私の今までの経験から、労働条件を明示して
いない原因として考えられるのは、

・そもそも法律を知らなかった
・面倒くさくて口頭だけで済ましている
・書面で約束できるような労働条件ではない
 ※現時点で法律違反を犯して働いてもらっている

などがあります。

労働条件を明示されていない企業では、
就業規則も作成されていないことが
多いです。

労務トラブルが発生した場合、まずは
労働条件通知書や就業規則などを確認
させて頂くのですが、

どちらも作成されていない場合は、
解決までに余計な時間とお金が
かかります。

売上や利益のために必死に現場で
活躍されている経営者の方などは
時間に余裕がないなかで、

社内の労務管理のことは後回しに
なってしまうお気持ちも理解できます。

▸ **課題**
**a.** 労働条件の明示に関する抜粋について、次の問いに答えてください。
(i) 労働条件を明示されていない企業では、何が作成されていないことが多いとされていますか。
(ii) 労務トラブルが発生した場合、まず何を確認するとされていますか。
(iii) それらがどちらも作成されていない場合、解決までに何がかかるとされていますか。
**b.** 労働条件の明示に関する抜粋を、最後の文の後から書き継いでください。

▸ **提供データ**
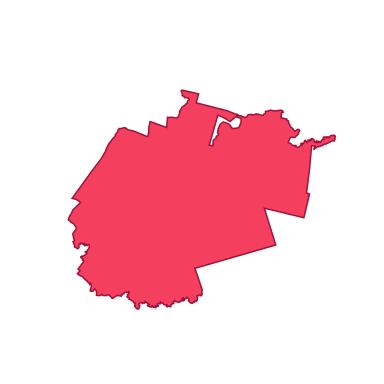 Raca, Arges, Romania, rotated 316°
{"feature_id": "2599482B74938824194628", "entity_name": "Raca", "entity_type": "district", "adm_level": 2, "iso_a3": "ROU", "parent_name": "Romania", "parent_adm1": "Arges", "projection": "albers", "projection_center": [25.033, 44.43], "detail": "fine", "context": "isolated", "style": "filled", "palette": "rose", "viewbox_px": 384, "rotation_deg": 316, "n_neighbors": 0, "source": "geoboundaries", "source_scale": "gbopen_adm2", "svg_char_len": 5954}
<svg xmlns="http://www.w3.org/2000/svg" viewBox="0 0 384 384"><g transform="rotate(316 192 192)"><path d="M254.6,288.2L274.8,275.3L275.1,274.9L275.0,274.5L273.6,272.3L289.9,259.3L310.3,241.8L312.4,244.7L309.4,245.8L309.4,246.1L313.9,246.6L315.1,247.7L318.3,249.2L320.2,249.3L321.5,250.5L328.8,252.7L329.8,254.1L331.1,253.6L331.8,253.2L331.8,252.6L333.9,251.5L333.4,249.6L332.9,249.5L331.6,248.1L330.0,247.7L329.0,248.2L328.2,248.1L327.8,247.7L328.2,246.8L327.5,246.3L326.4,246.3L326.7,245.6L326.0,245.2L325.9,244.7L324.7,243.9L323.8,244.2L323.8,245.3L323.5,245.8L322.7,245.0L321.1,244.8L320.3,245.0L319.5,245.7L318.7,245.4L318.6,243.8L317.4,244.3L317.0,243.9L317.4,242.8L316.3,242.8L316.8,241.8L315.3,242.0L314.8,241.6L314.9,241.4L315.7,241.3L315.2,240.6L315.9,239.4L315.9,237.7L315.6,236.9L314.8,236.5L313.9,237.6L313.1,237.6L312.9,237.3L313.2,236.5L313.1,236.2L312.7,236.1L311.9,236.6L311.4,236.4L311.7,235.5L311.6,235.3L310.6,236.1L309.1,236.3L308.9,235.9L309.3,235.1L309.1,234.7L309.6,233.8L309.0,233.3L306.2,234.4L305.7,234.1L305.2,234.3L305.3,233.7L305.0,233.5L304.0,234.7L303.8,234.3L304.6,233.1L304.4,232.9L303.7,233.0L303.2,233.9L302.5,234.3L301.3,233.8L300.5,233.9L299.6,233.6L298.7,232.7L298.1,231.4L298.3,230.6L298.9,230.6L296.7,228.3L296.7,225.7L295.5,223.2L299.3,221.5L301.3,221.3L303.1,223.6L303.9,224.2L309.2,224.1L310.0,223.3L312.2,222.6L312.3,221.1L311.3,220.2L308.0,219.9L308.5,216.4L308.3,214.2L308.4,212.5L309.3,210.9L309.4,209.6L310.8,208.0L309.9,206.6L310.9,205.4L307.6,200.6L311.6,197.0L312.9,198.1L313.5,197.0L313.5,195.9L312.6,194.7L307.7,191.2L305.6,187.9L302.3,186.1L300.9,185.0L299.6,186.3L299.0,186.5L297.8,185.8L296.6,186.3L295.9,185.9L292.5,180.3L290.4,179.7L289.6,179.1L288.6,177.3L286.0,175.4L283.6,175.8L282.2,175.6L281.8,175.1L280.1,171.2L278.8,169.6L278.5,167.7L277.5,168.4L276.5,168.6L276.2,169.0L278.3,173.1L275.8,175.9L270.6,178.2L269.1,177.5L265.6,174.8L265.2,173.4L265.9,169.9L265.1,167.2L263.3,163.5L261.3,163.0L259.3,162.9L254.5,164.8L251.4,167.4L251.4,168.7L250.2,169.4L248.1,168.8L246.1,170.2L244.3,169.5L243.3,169.6L242.0,170.5L239.2,173.3L236.9,170.4L263.9,154.7L265.3,157.7L266.8,161.7L268.3,167.8L275.9,168.2L276.6,168.5L277.5,168.2L278.1,167.6L273.7,157.9L257.0,130.8L264.9,126.0L255.6,111.8L254.3,111.8L253.8,113.6L253.0,115.0L251.8,115.8L252.7,117.7L252.1,118.8L252.2,119.2L253.6,120.1L254.8,122.7L254.5,123.4L254.0,123.7L252.0,123.5L250.6,124.5L246.8,124.5L243.4,124.0L240.9,125.1L239.1,125.2L237.4,127.0L234.1,128.4L231.8,127.7L229.5,124.2L226.7,122.0L226.3,121.2L218.6,128.0L211.2,113.0L210.5,112.3L208.8,113.7L206.1,115.2L205.2,115.9L204.2,117.5L199.3,121.1L198.7,121.3L198.3,121.0L192.5,107.8L189.0,102.6L188.9,100.4L188.5,99.3L187.2,98.2L184.8,96.9L183.7,95.7L181.8,96.0L180.8,97.0L176.6,97.5L175.3,98.5L172.5,98.5L164.6,99.8L161.1,101.1L157.5,102.9L155.6,103.2L150.6,104.8L134.3,107.4L101.3,113.3L103.5,116.7L104.3,120.1L104.5,122.2L94.0,122.1L89.3,124.0L87.3,124.3L83.8,126.0L83.6,126.6L84.0,127.8L84.0,130.0L84.9,133.2L84.4,134.1L84.3,137.3L82.1,138.4L78.7,138.8L77.2,139.3L74.8,142.9L73.7,145.5L71.9,145.0L71.4,146.5L70.9,147.0L70.9,148.5L69.7,149.4L69.3,150.2L69.9,151.3L70.2,153.2L71.1,153.7L72.5,153.2L73.7,151.5L75.1,151.2L75.6,152.2L75.9,152.2L76.6,151.7L77.1,152.4L77.6,155.0L78.2,154.9L78.6,154.3L78.8,154.6L78.7,155.0L77.6,156.1L78.5,156.5L79.2,156.3L79.0,157.2L79.2,157.6L81.3,158.0L80.9,159.2L79.4,160.5L77.7,161.2L76.4,161.0L76.1,161.4L74.9,161.9L74.2,161.1L73.6,160.9L73.5,161.5L74.0,162.6L73.4,163.2L70.0,162.8L69.6,162.4L68.5,162.2L68.0,161.5L67.0,161.3L66.7,161.7L66.5,162.5L67.1,163.0L67.1,164.6L66.6,165.0L66.1,164.6L65.8,164.9L66.3,166.4L66.2,166.7L56.6,168.2L56.4,168.7L56.7,170.9L52.8,171.1L53.3,174.3L53.9,175.5L54.5,177.7L54.2,180.2L54.3,181.5L54.8,182.4L54.8,183.0L54.3,183.7L54.6,185.4L54.3,187.4L55.5,186.9L55.8,187.3L53.9,190.1L50.1,192.3L50.1,192.8L51.8,194.6L54.3,194.1L54.7,194.4L54.5,196.5L54.2,197.1L51.6,199.9L53.1,202.0L54.5,202.8L56.1,202.7L56.2,202.9L55.8,203.6L56.4,205.1L58.7,207.2L59.6,207.2L60.7,208.5L60.9,212.0L60.6,212.8L61.2,213.4L61.7,213.7L62.2,213.4L63.1,213.8L66.0,214.2L66.2,214.8L66.8,214.9L67.3,216.0L68.1,216.3L68.7,217.8L69.6,217.8L70.8,216.8L72.1,217.9L74.2,217.4L75.3,218.4L75.4,219.3L77.3,219.7L77.2,220.5L75.7,221.0L75.2,221.7L74.9,221.7L74.3,221.1L73.7,222.3L73.0,221.9L72.5,222.2L72.5,223.4L73.3,224.2L73.3,224.7L72.1,225.5L73.2,226.9L73.0,228.2L73.7,229.2L73.3,230.9L73.3,231.7L74.0,232.7L73.4,233.4L72.0,233.7L71.4,234.5L71.1,237.3L71.7,238.6L72.5,239.1L73.4,238.7L75.1,237.8L75.7,237.1L75.2,236.4L76.0,235.8L76.9,235.6L78.3,235.9L78.8,236.6L78.8,237.8L80.1,237.9L80.3,238.8L81.1,238.9L81.0,238.2L82.4,238.4L82.4,239.8L82.7,241.0L83.2,241.9L83.3,243.4L82.8,243.5L81.6,242.4L81.1,242.5L81.1,243.1L81.2,243.7L81.8,243.9L81.6,245.0L82.9,246.5L84.0,246.0L84.7,246.4L83.9,248.0L84.7,248.5L85.5,250.0L86.0,250.0L86.5,248.5L87.0,248.6L87.1,249.4L87.9,249.9L87.8,250.4L88.2,250.7L88.8,250.3L89.2,248.9L89.6,248.4L90.6,249.1L91.2,250.3L91.8,250.1L92.2,249.3L92.6,249.1L92.9,249.2L93.1,251.1L93.9,252.0L93.5,253.0L93.7,253.7L94.5,255.1L95.6,255.5L95.4,256.4L94.2,256.7L94.2,257.1L94.5,257.5L95.4,257.6L97.0,259.7L97.8,259.4L98.3,258.5L99.0,258.4L99.9,258.9L100.7,258.4L101.4,259.5L101.9,259.1L102.2,258.2L104.1,257.9L104.0,259.4L104.9,260.7L105.6,260.9L105.5,261.9L106.0,262.3L107.3,262.7L108.4,262.4L108.7,262.9L109.0,262.9L109.0,263.3L110.6,264.5L111.3,264.5L111.9,263.7L110.8,263.0L111.0,262.6L110.7,262.1L111.4,261.8L112.1,262.1L112.3,263.7L113.6,264.6L115.4,264.2L115.5,265.0L115.2,267.0L113.8,267.9L114.0,268.6L113.8,269.5L114.2,271.4L115.2,272.4L116.8,272.0L117.1,272.2L117.0,272.9L117.2,273.0L117.4,272.6L118.1,272.7L118.9,272.2L119.4,273.7L120.5,273.4L122.1,272.5L122.3,271.7L122.7,271.3L122.7,270.8L123.6,270.1L124.7,271.3L125.2,270.8L125.6,270.8L126.2,271.9L126.5,272.1L126.4,273.0L128.2,272.8L129.7,270.7L131.4,269.5L141.1,248.9L215.4,288.3L232.8,253.9L254.6,288.2Z" fill="#f43f5e" stroke="#9f1239" stroke-width="1.5"/></g></svg>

▸ **解答**
**a.**
(i) 就業規則
(ii) 労働条件通知書や就業規則など
(iii) 余計な時間とお金

**b.**
ですが、実際に労務トラブルが発生
した場合、余計な時間とお金がかかる
だけではなく、

ここまで大事に育ててきた社員に
裏切られたと精神的苦痛に陥って
しまう経営者も多いです。

厳しいお話しをすると、そもそも
正しい労務管理をしてこなかった
我々経営者側に問題があるのですが。

労働条件通知書の作成には、
現時点では法律違反となって
しまっているため、

所定労働時間や休日、割増賃金の
支払方法などの見直しが必要かも
しれません。

もし、自社ではなかなか難しい
ようでしたら、経験豊富なプロ
にお任せください。

労務トラブルを事後対応ではなく
事前対応でしっかり予防して、

労働者が安心してイキイキ働ける
環境をつくっていくためにも

まずは、しっかり就業ルールを整えて、
労働条件通知書の作成と明示から
はじめていきましょう。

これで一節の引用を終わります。